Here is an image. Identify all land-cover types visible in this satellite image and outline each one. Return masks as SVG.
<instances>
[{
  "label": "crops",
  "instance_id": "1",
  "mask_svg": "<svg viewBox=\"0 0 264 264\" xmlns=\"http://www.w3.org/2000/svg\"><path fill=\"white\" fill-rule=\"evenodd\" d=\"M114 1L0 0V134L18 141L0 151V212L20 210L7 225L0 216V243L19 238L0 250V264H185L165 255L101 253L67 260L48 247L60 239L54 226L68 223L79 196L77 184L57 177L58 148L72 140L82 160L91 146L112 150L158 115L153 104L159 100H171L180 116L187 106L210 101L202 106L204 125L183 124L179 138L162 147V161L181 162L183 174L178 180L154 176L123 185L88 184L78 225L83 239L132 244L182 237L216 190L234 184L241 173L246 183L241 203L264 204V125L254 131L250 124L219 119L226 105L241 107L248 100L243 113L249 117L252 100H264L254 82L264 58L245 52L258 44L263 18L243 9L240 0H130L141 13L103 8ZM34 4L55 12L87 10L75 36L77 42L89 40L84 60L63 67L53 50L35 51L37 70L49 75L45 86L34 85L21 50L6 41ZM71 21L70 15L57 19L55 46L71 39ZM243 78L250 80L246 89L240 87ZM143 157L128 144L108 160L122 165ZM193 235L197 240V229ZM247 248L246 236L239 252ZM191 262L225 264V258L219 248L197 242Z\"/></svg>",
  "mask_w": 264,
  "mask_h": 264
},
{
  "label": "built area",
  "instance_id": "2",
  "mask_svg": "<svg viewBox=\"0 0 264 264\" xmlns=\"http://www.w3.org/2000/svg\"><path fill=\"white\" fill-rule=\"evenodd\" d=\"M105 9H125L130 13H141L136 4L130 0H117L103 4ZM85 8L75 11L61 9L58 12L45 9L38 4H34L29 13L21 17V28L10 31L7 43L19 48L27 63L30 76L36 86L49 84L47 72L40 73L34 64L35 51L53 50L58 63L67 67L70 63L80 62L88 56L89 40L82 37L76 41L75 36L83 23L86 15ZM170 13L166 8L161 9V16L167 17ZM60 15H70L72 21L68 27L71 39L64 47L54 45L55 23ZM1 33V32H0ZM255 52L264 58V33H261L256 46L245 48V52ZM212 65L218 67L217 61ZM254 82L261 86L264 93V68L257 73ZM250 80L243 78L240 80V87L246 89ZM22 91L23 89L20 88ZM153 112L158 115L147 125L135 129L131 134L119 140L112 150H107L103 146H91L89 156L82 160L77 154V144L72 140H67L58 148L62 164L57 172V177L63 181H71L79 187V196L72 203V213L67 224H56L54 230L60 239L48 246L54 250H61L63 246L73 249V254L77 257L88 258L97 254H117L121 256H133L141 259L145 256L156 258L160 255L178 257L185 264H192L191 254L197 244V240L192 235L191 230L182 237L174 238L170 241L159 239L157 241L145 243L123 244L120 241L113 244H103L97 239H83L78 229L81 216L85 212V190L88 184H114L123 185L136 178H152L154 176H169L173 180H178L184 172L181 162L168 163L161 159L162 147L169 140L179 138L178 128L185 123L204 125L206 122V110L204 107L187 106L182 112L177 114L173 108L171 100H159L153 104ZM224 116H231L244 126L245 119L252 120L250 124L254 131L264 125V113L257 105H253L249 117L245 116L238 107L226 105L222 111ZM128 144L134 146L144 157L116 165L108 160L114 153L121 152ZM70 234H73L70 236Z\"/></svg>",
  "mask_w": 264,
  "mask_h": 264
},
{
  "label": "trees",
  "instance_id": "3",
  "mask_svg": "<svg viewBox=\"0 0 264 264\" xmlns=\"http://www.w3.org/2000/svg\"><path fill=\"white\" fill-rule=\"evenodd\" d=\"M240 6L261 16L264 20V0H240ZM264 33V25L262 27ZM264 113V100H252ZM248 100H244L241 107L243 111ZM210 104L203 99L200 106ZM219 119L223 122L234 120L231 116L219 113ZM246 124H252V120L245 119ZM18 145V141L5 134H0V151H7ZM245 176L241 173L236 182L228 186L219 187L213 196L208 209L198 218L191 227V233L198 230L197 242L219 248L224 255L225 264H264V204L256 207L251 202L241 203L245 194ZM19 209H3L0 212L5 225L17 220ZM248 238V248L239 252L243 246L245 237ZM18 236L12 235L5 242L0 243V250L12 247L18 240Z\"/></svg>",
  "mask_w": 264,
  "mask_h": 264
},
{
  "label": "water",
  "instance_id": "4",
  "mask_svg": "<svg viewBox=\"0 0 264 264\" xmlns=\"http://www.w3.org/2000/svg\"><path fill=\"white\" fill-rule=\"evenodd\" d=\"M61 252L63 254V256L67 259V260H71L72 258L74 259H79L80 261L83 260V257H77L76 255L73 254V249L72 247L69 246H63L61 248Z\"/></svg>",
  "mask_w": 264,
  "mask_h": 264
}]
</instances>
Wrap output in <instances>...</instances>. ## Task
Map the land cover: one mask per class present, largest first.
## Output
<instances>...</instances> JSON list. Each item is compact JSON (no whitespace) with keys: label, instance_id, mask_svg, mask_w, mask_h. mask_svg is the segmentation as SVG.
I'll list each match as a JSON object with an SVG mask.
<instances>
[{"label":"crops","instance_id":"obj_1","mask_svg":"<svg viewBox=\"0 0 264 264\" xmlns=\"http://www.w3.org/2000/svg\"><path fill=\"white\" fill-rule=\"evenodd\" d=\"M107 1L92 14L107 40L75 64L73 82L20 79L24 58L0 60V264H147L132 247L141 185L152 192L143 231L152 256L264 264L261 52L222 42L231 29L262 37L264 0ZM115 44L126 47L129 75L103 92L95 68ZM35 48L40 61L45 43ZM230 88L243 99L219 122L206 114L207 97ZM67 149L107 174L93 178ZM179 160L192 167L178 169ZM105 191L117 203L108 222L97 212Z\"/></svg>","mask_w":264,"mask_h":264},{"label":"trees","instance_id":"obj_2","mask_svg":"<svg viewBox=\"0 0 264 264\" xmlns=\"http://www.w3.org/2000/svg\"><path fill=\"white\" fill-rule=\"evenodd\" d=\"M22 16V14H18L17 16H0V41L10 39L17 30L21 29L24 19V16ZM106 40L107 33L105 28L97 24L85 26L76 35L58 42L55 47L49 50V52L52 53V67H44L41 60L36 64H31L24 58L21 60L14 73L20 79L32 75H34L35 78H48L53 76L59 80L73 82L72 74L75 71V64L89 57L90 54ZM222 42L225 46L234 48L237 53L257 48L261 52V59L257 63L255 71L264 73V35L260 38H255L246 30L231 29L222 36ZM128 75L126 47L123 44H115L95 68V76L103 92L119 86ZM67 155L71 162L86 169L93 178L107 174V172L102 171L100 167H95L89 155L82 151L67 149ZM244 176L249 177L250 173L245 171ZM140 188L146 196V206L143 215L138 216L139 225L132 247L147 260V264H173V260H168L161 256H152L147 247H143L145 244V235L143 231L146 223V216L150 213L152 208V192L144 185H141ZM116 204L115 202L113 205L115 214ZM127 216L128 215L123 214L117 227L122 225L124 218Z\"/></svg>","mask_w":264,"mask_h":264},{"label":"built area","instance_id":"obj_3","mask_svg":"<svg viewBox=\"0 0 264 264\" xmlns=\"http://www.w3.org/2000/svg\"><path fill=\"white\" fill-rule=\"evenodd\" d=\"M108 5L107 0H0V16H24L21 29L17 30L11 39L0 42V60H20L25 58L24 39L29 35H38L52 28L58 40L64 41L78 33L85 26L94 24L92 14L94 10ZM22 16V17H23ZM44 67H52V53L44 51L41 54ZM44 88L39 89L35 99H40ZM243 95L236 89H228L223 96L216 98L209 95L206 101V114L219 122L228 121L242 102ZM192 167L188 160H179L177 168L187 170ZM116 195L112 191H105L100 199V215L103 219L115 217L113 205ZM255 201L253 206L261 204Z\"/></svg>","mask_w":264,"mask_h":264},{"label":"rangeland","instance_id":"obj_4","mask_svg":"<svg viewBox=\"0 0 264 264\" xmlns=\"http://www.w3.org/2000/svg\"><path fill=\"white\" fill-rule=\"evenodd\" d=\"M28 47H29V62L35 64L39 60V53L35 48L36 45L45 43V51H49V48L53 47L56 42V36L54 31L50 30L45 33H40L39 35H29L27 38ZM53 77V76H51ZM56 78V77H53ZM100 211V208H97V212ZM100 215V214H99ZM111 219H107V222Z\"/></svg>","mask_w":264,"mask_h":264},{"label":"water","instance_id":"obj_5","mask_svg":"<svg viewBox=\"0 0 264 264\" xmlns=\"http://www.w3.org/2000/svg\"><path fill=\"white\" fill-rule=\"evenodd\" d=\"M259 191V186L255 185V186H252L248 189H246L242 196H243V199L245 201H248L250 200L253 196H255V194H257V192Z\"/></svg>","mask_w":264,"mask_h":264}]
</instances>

+--

AIM OF THE EXERCISE: Report how many lines in the entries above contain the string "list", matching case exactly. Give only the number.

EXERCISE RESULT: 2